En los años 60 Estados Unidos decidió mantener su apoyo a una serie de regímenes dictatoriales que le servían para conservar la posición del país y contener la expansión del comunismo, una decisión de la que, por ejemplo, supo sacar partido el régimen de Franco a través de los acuerdos de 1953. En este contexto se atribuye a F. D. Roosvelt, cuestionado sobre Anastasio Somoza, dictador nicaraguense, la frase célebre: «Sí, es un hijo de puta, pero es nuestro hijo de puta», que luego se atribuiría también a Henry Kissinger sobre Pinochet.
Un razonamiento similar parece haber condicionado la posición de muchos frente a Trump. De esta manera, como recordaba en estas páginas Pablo Kay Albero, «durante los últimos cuatro años ha habido señales inquietantes de que católicos y evangélicos políticamente conservadores han considerado a Trump como una especie de mesías que podía proteger a los creyentes de las intrusiones de una élite secular cada vez más agresiva». Para otros, desde su elección Trump se convirtió en el mal menor, alguien a quien apoyar a pesar de sus excentricidades, aunque resultara imposible identificarse con él.

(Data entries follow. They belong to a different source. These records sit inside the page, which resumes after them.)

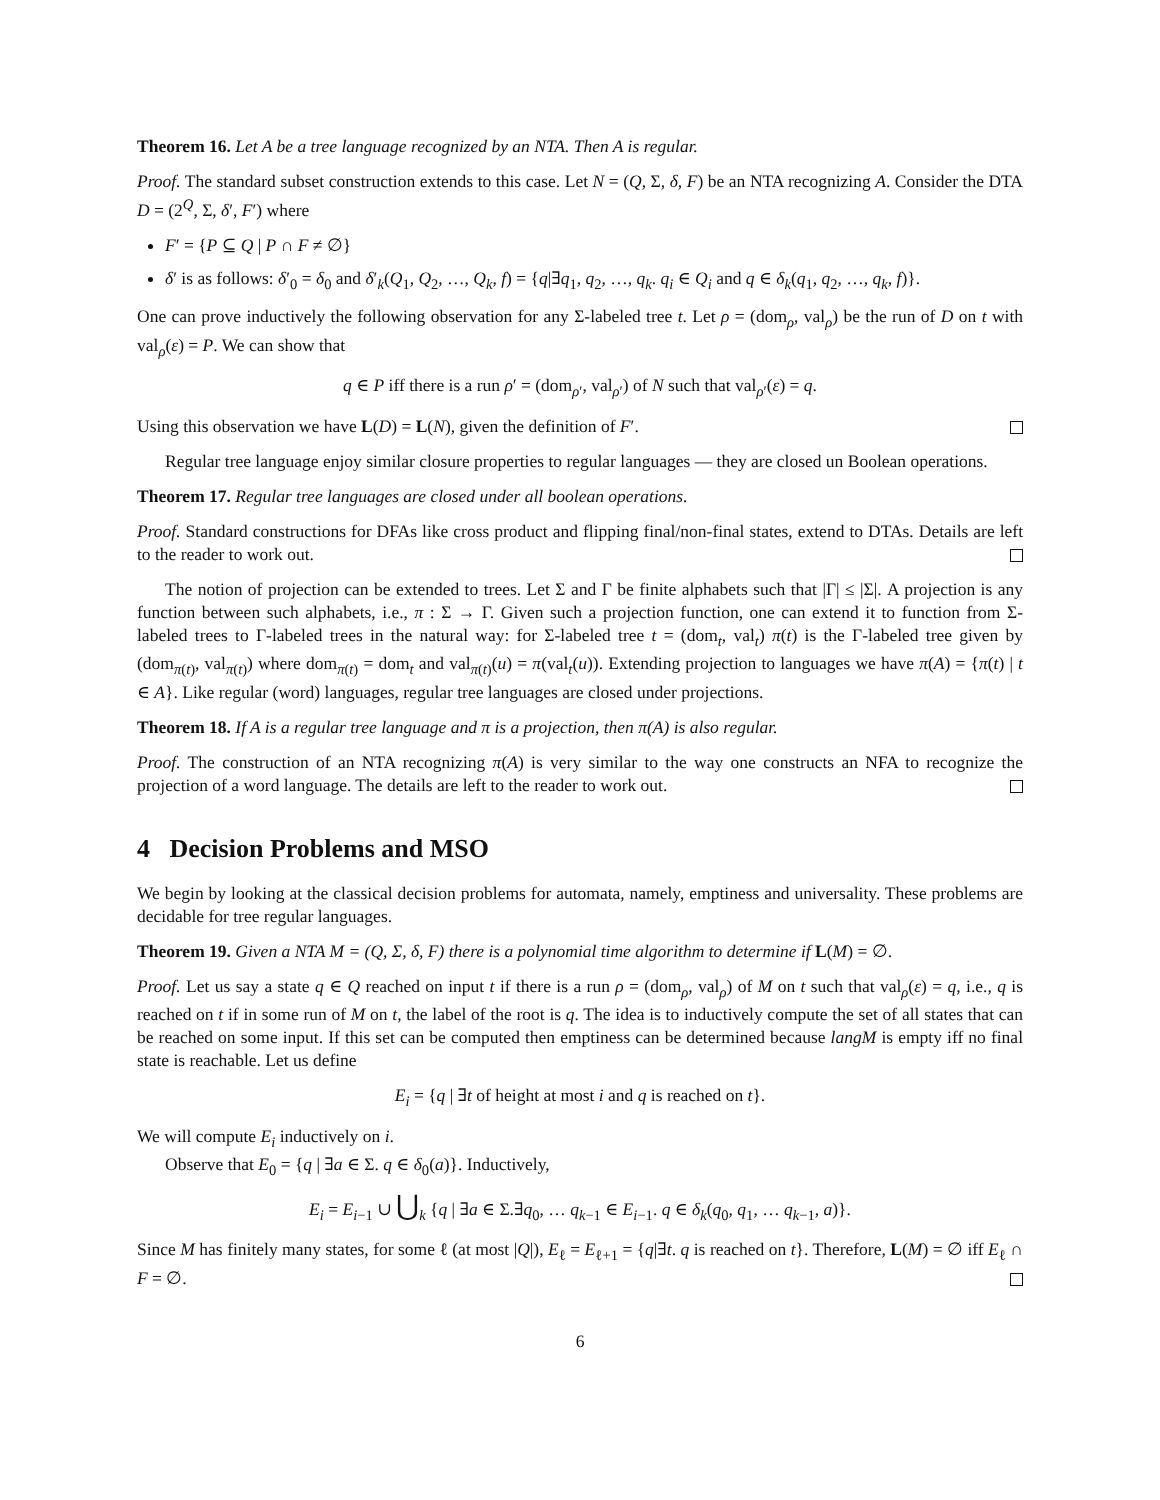Theorem 16. Let A be a tree language recognized by an NTA. Then A is regular.
Proof. The standard subset construction extends to this case. Let N = (Q, Σ, δ, F) be an NTA recognizing A. Consider the DTA D = (2<sup>Q</sup>, Σ, δ′, F′) where
F′ = {P ⊆ Q | P ∩ F ≠ ∅}
δ′ is as follows: δ′<sub>0</sub> = δ<sub>0</sub> and δ′<sub>k</sub>(Q<sub>1</sub>, Q<sub>2</sub>, …, Q<sub>k</sub>, f) = {q|∃q<sub>1</sub>, q<sub>2</sub>, …, q<sub>k</sub>. q<sub>i</sub> ∈ Q<sub>i</sub> and q ∈ δ<sub>k</sub>(q<sub>1</sub>, q<sub>2</sub>, …, q<sub>k</sub>, f)}.
One can prove inductively the following observation for any Σ-labeled tree t. Let ρ = (dom<sub>ρ</sub>, val<sub>ρ</sub>) be the run of D on t with val<sub>ρ</sub>(ε) = P. We can show that
q ∈ P iff there is a run ρ′ = (dom<sub>ρ′</sub>, val<sub>ρ′</sub>) of N such that val<sub>ρ′</sub>(ε) = q.
Using this observation we have L(D) = L(N), given the definition of F′.
Regular tree language enjoy similar closure properties to regular languages — they are closed un Boolean operations.
Theorem 17. Regular tree languages are closed under all boolean operations.
Proof. Standard constructions for DFAs like cross product and flipping final/non-final states, extend to DTAs. Details are left to the reader to work out.
The notion of projection can be extended to trees. Let Σ and Γ be finite alphabets such that |Γ| ≤ |Σ|. A projection is any function between such alphabets, i.e., π : Σ → Γ. Given such a projection function, one can extend it to function from Σ-labeled trees to Γ-labeled trees in the natural way: for Σ-labeled tree t = (dom<sub>t</sub>, val<sub>t</sub>) π(t) is the Γ-labeled tree given by (dom<sub>π(t)</sub>, val<sub>π(t)</sub>) where dom<sub>π(t)</sub> = dom<sub>t</sub> and val<sub>π(t)</sub>(u) = π(val<sub>t</sub>(u)). Extending projection to languages we have π(A) = {π(t) | t ∈ A}. Like regular (word) languages, regular tree languages are closed under projections.
Theorem 18. If A is a regular tree language and π is a projection, then π(A) is also regular.
Proof. The construction of an NTA recognizing π(A) is very similar to the way one constructs an NFA to recognize the projection of a word language. The details are left to the reader to work out.
4 Decision Problems and MSO
We begin by looking at the classical decision problems for automata, namely, emptiness and universality. These problems are decidable for tree regular languages.
Theorem 19. Given a NTA M = (Q, Σ, δ, F) there is a polynomial time algorithm to determine if L(M) = ∅.
Proof. Let us say a state q ∈ Q reached on input t if there is a run ρ = (dom<sub>ρ</sub>, val<sub>ρ</sub>) of M on t such that val<sub>ρ</sub>(ε) = q, i.e., q is reached on t if in some run of M on t, the label of the root is q. The idea is to inductively compute the set of all states that can be reached on some input. If this set can be computed then emptiness can be determined because langM is empty iff no final state is reachable. Let us define
E<sub>i</sub> = {q | ∃t of height at most i and q is reached on t}.
We will compute E<sub>i</sub> inductively on i.
Observe that E<sub>0</sub> = {q | ∃a ∈ Σ. q ∈ δ<sub>0</sub>(a)}. Inductively,
E<sub>i</sub> = E<sub>i−1</sub> ∪ ⋃<sub>k</sub> {q | ∃a ∈ Σ.∃q<sub>0</sub>, … q<sub>k−1</sub> ∈ E<sub>i−1</sub>. q ∈ δ<sub>k</sub>(q<sub>0</sub>, q<sub>1</sub>, … q<sub>k−1</sub>, a)}.
Since M has finitely many states, for some ℓ (at most |Q|), E<sub>ℓ</sub> = E<sub>ℓ+1</sub> = {q|∃t. q is reached on t}. Therefore, L(M) = ∅ iff E<sub>ℓ</sub> ∩ F = ∅.
6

Son muchos los que han apoyado a la Administración Trump a pesar de Trump, y son muchos los que en 2016 vieron en Trump un mal menor, la única vía para frenar la expansión de la agenda iniciada por Barack Obama, que Hillary Clinton amenazaba con radicalizar, y que durante su mandato se sintieron representados por las decisiones correctas en materias como la defensa de la vida antes de nacer o la designación de hasta tres magistrados de perfil claramente conservador en el Tribunal Supremo.
La pregunta es si el haber adoptado decisiones correctas hace bueno al presidente norteamericano, o si el hecho de que estas decisiones hayan sido adoptadas por Trump las deslegitima. Como reflejan los primeros análisis, el voto católico no ha sido ajeno a este dilema. Si bien los católicos practicantes han apoyado más a Trump, el voto se ha dividido al adoptar una visión más amplia. Esto no es nuevo; es el reflejo de la división tradicional en la Iglesia norteamericana entre aquellos que dan prioridad a asuntos sociales como la pobreza, la desigualdad, la inmigración, la pena de muerte o el medio ambiente, y aquellos que determinan su posición principalmente por asuntos morales como el aborto o el matrimonio entre personas del mismo sexo.
¿Y ahora qué? Tras la toma de posesión de Joe Biden, y aunque son más las incertidumbres que las certezas, muchos se han aventurado a decretar el fin del Partido Republicano. Ya ocurrió con Obama. Tras su victoria frente a McCain en 2008 fueron muchos los que se apresuraron a decretar 30 años de dominio demócrata en las instituciones, un dominio que la propia realidad no tardó en desmentir. En 2010 los republicanos recuperaban la mayoría en el Congreso, en 2014 en el Senado, y en 2016 Trump derrotaba a la candidata demócrata, Hillary Clinton. En política el tiempo pasa muy rápido, y, especialmente en esta época convulsa, el mero paso del tiempo se encarga de anular cualquier predicción a largo plazo. Además, en Estados Unidos los partidos no existen como tales, son fundamentalmente plataformas electorales con una capacidad de reinvención rápida e infinita y que se construyen alrededor de candidatos inspiradores que, en la actualidad, no necesitan mucho tiempo para darse a conocer y consolidarse.
Es cierto que no es fácil que sobreviva un trumpismo sin Trump, que pueda provocar incluso la ruptura del partido del elefante. Pero, aunque desaparezca el trumpismo, seguirán vivas sus causas. Se equivocan los que quieren ver a Trump como una pesadilla transitoria, un paréntesis en la era progresista iniciada por Barack Obama. Trump es el síntoma de un problema que no se va a desvanecer con su marcha. Un país dividido, que venía de lejos y Trump no ha hecho más que profundizar, pero que responde a causas estructurales mucho más profundas.
En manos de Biden está seguir profundizando en esta brecha, aprovechando el control demócrata de ambas cámaras, o buscar dar respuesta a los problemas comunes, donde su perfil moderado le puede permitir atraer a sensibilidades distintas (incluidos los votantes de Trump).
Es en su capacidad para lograr una sociedad estadounidense fuerte y cohesionada, de crear alianzas centradas en resolver estos problemas, dentro del país y en el escenario internacional, afrontando problemas como el de la cultura del descarte señalada por el Papa Francisco, y no en la mera retórica, donde Joe Biden se juega el éxito de su mandato y el futuro de los Estados Unidos.